## What to produce
Tally the lines of the data below that contain the string "Table". Give the tally and nothing else.

Collected data:
^^^^

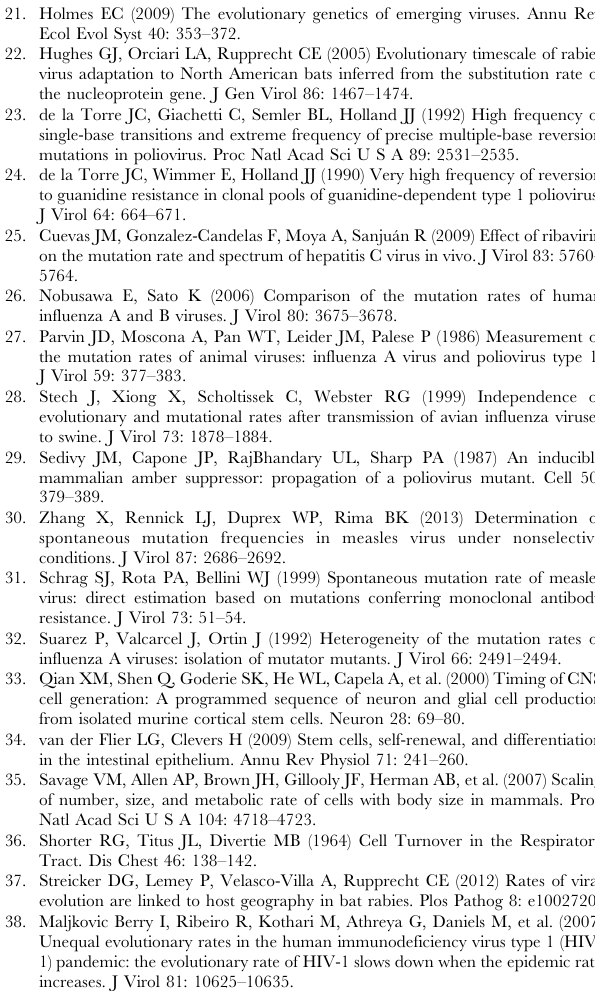
Table S7 Non-structural gene substitution rate varia- tion among viruses with different cell tropisms. Based on the control datasets with one substitution rate per viral species. The significance of viruses with each target cell in the left column having higher log scale mean substitution rates than the viruses with each target cell in the top row is designated with a p-value from a one-tailed t-test. The threshold for statistical significance ( P , 0.01) was Bonferroni-corrected to account for multiple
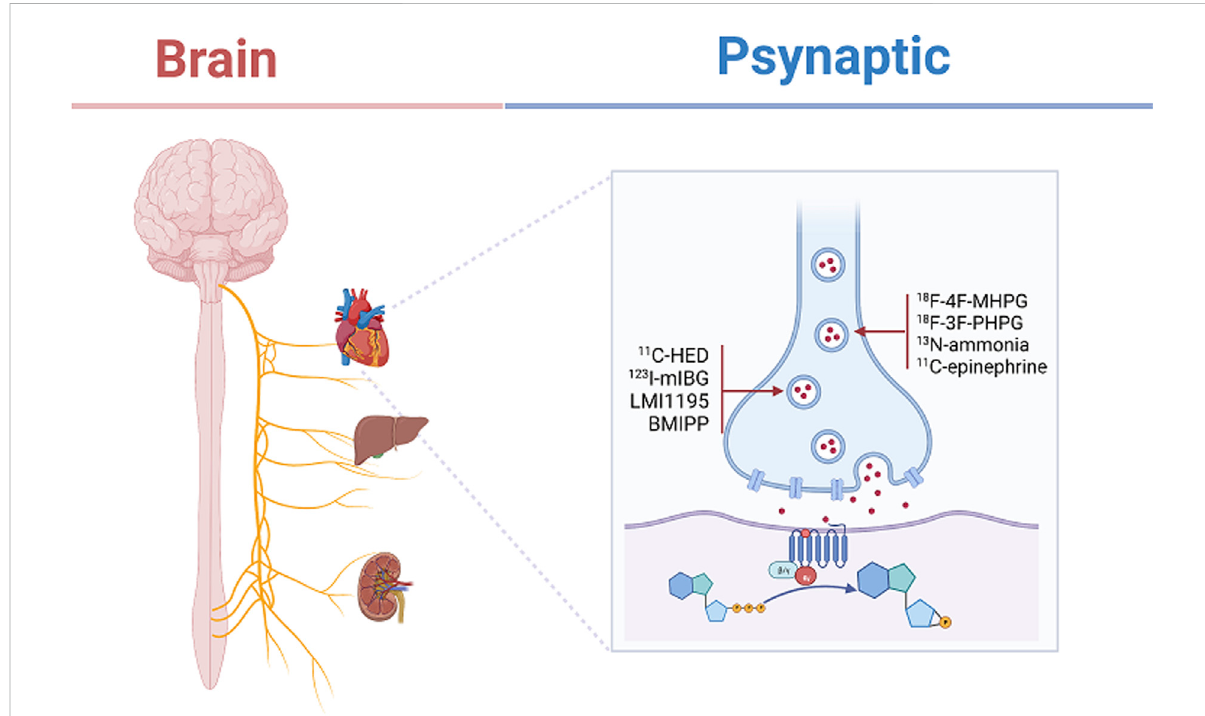
FIGURE 2 Depicts the present state of sympathetic innervation of transplanted hearts. Labeling of commonly used radioactive neurotransmitters in the presynaptic membrane, such as 11 C-hydroxyephedrine ( 11 C-HED), Iodine-123-meta-iodobenzylguanidine ( 123 I-mIBG), N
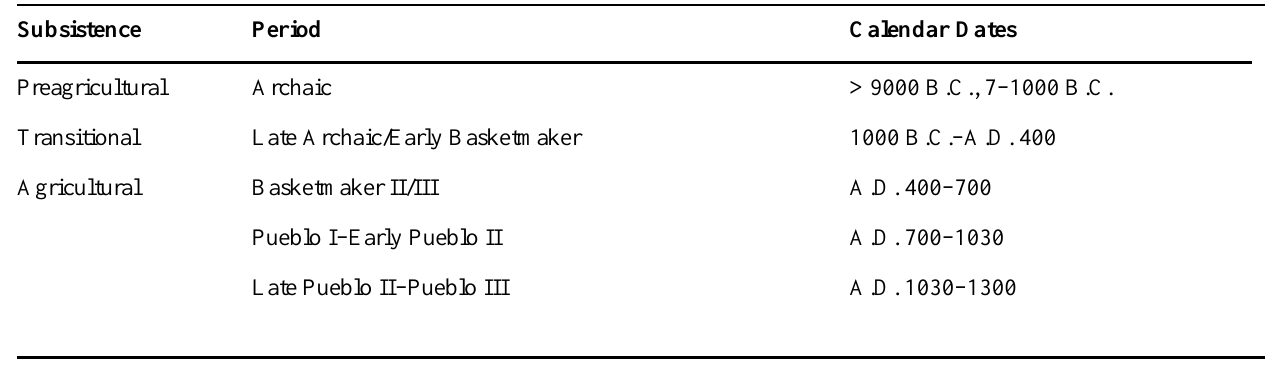
Table 1. Chronology of the Middle Chevelon Creek study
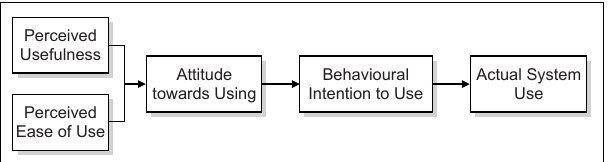
FIGURE 1: Technology acceptance model.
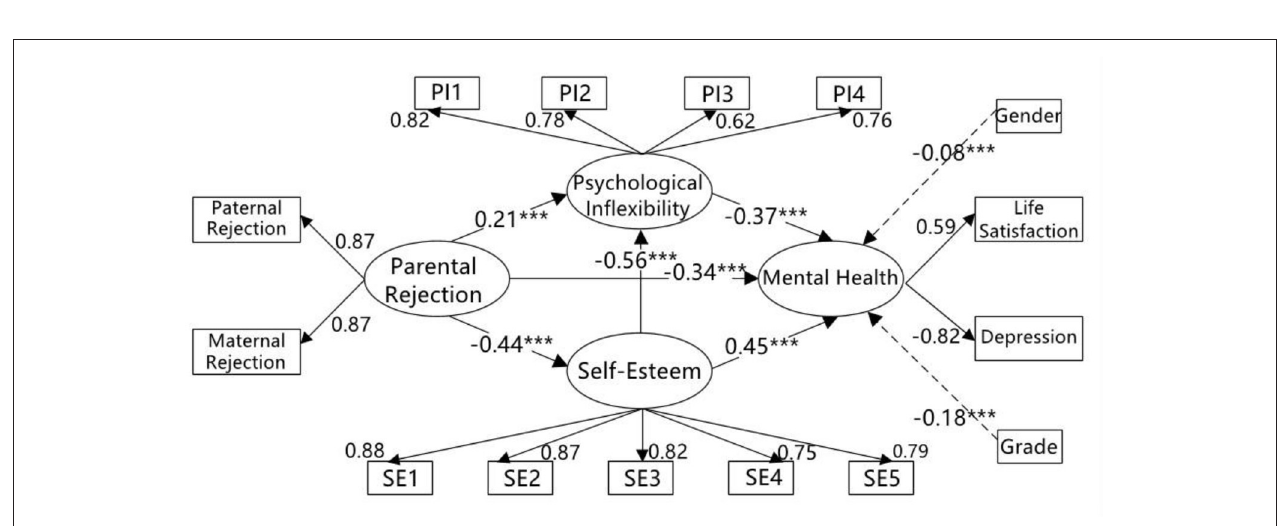
FIGURE 2 | The mediating roles of self-esteem and psychological inflexibility between parental rejection and mental health. PI1–PI4, four parcels of psychological inflexibility; SE1–SE5, five parcels of self-esteem; *** p < 0.001.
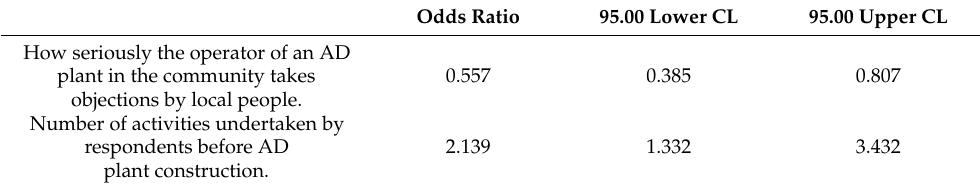
Table 5. Odds ratios of regression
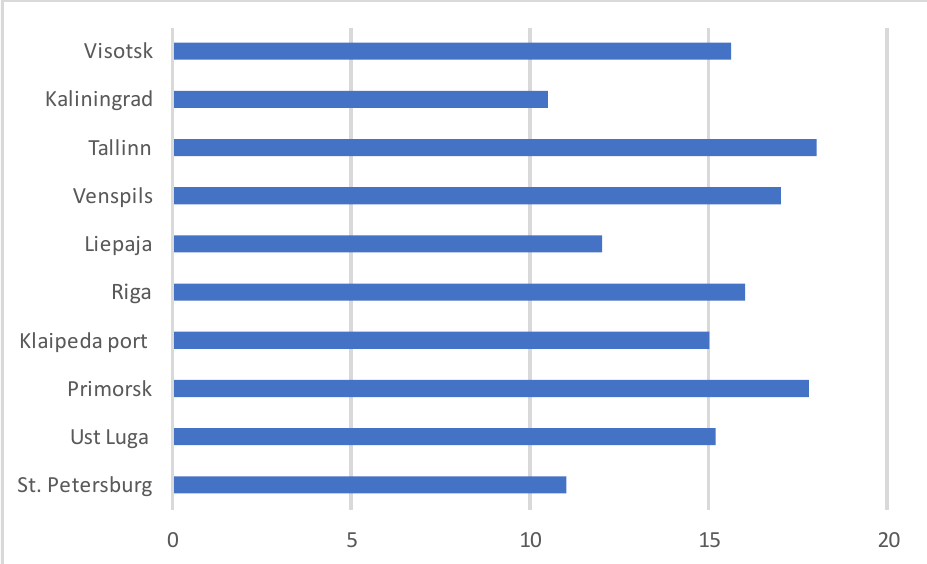
Figure 14. Maximum port depth (meters).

^^^^

## Task solution
3